Saved entries:
--- START ---
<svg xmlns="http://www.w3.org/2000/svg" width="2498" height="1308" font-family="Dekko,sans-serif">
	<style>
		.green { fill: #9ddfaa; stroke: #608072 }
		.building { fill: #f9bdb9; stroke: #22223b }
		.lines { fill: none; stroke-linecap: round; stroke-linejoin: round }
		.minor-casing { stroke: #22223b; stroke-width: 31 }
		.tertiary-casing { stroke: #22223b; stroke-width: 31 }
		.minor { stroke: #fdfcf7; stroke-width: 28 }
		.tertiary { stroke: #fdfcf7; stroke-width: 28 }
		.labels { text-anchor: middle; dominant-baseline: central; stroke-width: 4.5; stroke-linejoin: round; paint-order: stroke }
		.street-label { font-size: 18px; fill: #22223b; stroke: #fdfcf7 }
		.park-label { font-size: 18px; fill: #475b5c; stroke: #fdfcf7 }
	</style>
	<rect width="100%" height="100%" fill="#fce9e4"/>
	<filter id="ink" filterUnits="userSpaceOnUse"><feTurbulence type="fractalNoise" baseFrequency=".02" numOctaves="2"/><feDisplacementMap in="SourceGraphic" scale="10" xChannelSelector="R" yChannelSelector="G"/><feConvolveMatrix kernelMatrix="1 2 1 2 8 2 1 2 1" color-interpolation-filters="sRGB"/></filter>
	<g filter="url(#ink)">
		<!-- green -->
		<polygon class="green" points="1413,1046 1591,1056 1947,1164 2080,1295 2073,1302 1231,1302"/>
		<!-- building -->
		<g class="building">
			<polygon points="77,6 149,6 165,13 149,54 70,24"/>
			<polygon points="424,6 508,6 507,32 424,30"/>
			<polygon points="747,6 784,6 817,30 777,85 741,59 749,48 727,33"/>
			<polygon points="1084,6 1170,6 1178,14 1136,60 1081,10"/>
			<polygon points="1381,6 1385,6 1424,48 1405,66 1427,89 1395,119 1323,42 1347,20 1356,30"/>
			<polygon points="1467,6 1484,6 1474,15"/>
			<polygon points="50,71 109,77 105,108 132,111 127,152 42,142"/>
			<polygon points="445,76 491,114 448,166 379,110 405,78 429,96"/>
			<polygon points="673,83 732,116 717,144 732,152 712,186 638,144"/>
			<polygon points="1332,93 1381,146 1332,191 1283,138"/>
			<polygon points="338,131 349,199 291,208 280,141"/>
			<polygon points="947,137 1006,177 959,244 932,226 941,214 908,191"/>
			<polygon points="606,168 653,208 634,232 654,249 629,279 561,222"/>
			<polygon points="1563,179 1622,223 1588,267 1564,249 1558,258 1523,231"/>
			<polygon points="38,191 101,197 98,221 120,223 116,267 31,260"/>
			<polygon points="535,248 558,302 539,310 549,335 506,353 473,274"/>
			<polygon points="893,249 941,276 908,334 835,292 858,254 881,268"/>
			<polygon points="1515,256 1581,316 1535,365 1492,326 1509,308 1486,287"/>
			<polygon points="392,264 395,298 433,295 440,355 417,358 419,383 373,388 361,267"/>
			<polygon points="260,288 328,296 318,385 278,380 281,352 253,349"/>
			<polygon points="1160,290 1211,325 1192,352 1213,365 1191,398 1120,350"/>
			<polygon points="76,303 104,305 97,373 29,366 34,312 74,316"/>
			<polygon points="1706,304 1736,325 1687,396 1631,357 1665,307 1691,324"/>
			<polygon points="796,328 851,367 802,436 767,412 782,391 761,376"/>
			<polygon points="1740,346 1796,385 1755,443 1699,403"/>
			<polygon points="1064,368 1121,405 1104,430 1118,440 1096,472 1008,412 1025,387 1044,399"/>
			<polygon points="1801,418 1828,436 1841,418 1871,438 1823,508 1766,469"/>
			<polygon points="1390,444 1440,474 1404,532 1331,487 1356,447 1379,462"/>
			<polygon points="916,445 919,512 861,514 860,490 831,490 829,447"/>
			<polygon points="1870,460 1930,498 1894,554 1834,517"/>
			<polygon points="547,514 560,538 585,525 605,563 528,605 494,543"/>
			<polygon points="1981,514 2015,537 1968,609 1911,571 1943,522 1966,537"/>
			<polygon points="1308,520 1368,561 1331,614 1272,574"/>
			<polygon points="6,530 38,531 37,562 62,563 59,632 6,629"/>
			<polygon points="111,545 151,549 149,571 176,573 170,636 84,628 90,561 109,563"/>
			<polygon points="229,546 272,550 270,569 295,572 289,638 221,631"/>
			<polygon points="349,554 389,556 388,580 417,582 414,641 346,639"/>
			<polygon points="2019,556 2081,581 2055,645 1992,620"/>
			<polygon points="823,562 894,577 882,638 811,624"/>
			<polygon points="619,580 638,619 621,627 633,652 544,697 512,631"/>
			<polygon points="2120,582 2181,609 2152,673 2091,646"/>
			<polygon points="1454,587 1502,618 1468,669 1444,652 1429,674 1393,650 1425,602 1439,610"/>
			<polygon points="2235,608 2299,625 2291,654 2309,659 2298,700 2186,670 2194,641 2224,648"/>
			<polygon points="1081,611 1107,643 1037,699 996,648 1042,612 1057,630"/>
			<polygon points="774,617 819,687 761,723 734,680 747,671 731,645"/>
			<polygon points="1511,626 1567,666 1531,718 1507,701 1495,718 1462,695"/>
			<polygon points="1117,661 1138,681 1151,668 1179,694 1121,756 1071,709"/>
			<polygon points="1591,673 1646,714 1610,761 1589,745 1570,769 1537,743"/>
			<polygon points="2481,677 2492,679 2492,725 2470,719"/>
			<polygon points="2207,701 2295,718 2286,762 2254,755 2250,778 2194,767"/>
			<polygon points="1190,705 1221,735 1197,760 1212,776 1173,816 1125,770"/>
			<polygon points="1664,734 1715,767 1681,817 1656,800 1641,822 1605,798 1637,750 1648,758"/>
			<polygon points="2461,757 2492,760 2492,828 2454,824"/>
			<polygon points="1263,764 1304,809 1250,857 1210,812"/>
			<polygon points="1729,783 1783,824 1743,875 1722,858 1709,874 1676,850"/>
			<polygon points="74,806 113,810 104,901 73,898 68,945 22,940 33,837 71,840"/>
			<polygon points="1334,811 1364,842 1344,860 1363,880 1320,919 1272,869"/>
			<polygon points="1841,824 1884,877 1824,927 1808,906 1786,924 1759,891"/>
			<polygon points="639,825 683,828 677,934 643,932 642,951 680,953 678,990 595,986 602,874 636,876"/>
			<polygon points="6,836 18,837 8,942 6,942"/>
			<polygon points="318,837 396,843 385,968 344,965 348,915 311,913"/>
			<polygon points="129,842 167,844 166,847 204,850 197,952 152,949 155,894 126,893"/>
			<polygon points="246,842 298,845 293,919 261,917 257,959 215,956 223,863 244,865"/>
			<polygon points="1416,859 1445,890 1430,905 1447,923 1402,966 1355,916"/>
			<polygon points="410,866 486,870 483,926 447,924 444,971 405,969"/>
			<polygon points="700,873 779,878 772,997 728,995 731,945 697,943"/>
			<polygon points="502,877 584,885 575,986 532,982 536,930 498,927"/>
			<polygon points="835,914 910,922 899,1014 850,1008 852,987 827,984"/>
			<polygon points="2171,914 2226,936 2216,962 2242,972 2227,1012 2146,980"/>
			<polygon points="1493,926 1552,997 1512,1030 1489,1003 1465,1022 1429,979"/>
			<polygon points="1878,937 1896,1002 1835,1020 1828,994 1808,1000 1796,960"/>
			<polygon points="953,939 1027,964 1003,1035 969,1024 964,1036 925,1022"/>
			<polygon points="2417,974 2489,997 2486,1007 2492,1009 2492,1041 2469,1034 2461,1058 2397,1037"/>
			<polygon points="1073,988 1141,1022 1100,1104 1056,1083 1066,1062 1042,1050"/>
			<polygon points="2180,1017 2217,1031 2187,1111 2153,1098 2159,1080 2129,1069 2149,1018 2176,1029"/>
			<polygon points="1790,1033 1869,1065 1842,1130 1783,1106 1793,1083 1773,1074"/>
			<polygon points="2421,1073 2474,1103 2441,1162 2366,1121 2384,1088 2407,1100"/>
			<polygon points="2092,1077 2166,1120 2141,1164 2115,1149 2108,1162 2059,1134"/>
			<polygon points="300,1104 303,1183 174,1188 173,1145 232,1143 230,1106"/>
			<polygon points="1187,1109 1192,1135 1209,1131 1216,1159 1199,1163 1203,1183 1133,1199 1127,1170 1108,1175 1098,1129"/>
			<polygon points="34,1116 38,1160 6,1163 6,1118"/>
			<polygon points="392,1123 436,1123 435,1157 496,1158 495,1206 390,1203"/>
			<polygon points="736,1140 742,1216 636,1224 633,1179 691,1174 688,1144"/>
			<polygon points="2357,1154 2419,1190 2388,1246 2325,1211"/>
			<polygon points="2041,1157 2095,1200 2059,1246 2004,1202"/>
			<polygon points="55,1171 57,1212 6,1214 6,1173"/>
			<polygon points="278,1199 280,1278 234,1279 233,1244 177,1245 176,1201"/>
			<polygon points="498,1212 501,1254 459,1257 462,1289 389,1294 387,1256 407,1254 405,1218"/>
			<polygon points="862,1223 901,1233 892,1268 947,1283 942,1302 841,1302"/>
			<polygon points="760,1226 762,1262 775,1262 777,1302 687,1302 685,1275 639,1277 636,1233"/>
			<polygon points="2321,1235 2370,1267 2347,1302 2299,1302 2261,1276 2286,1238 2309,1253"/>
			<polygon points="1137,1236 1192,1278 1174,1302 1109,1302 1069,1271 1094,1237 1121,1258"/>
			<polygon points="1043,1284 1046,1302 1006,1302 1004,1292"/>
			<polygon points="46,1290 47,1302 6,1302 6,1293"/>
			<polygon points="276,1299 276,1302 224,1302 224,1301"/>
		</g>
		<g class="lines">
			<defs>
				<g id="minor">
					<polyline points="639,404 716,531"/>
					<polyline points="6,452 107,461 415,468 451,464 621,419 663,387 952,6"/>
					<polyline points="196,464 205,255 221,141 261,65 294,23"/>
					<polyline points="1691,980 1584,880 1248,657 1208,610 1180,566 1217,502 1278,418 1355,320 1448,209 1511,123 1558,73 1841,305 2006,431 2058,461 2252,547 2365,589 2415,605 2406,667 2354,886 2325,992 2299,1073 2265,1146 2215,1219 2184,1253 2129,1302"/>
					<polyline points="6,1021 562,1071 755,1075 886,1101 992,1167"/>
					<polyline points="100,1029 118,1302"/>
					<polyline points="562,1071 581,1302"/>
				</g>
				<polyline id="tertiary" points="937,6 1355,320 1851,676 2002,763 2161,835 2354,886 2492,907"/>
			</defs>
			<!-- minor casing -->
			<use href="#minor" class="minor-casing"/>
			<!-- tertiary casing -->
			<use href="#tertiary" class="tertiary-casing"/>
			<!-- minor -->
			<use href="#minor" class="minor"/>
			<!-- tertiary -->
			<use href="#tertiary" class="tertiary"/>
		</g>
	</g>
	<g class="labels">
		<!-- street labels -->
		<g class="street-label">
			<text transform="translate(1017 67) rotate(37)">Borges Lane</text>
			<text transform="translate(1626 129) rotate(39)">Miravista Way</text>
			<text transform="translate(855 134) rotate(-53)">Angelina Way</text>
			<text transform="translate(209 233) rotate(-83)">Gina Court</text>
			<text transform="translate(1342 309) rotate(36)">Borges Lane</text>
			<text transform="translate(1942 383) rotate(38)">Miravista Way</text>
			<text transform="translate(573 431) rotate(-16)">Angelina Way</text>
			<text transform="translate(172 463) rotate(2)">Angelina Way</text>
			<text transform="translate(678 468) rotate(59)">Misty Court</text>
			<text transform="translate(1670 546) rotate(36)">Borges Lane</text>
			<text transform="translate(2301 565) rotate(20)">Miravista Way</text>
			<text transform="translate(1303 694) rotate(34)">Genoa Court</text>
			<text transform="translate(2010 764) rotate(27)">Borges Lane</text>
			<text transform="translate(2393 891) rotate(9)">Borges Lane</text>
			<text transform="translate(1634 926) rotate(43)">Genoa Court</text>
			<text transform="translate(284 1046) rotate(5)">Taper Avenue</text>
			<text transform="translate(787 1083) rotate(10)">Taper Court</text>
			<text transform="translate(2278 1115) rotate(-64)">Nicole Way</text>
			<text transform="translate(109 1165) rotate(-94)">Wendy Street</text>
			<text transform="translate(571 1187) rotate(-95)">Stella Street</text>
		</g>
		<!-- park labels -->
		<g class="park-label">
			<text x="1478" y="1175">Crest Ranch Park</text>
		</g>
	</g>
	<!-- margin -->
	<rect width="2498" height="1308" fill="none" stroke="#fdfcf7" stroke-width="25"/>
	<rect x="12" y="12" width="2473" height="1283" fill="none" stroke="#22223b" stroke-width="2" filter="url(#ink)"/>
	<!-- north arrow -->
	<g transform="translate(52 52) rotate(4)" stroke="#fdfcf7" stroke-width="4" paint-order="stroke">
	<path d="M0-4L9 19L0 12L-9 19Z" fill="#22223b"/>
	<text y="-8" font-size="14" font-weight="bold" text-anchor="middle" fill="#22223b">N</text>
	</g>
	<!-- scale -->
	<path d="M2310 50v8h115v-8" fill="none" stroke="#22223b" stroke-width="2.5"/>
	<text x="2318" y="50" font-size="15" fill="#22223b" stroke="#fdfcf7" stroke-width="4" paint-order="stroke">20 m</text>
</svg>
--- END ---
### To do
Check each line of the data above for the string "lines", and copy the ones that have it.

### The completed task
		.lines { fill: none; stroke-linecap: round; stroke-linejoin: round }
		<g class="lines">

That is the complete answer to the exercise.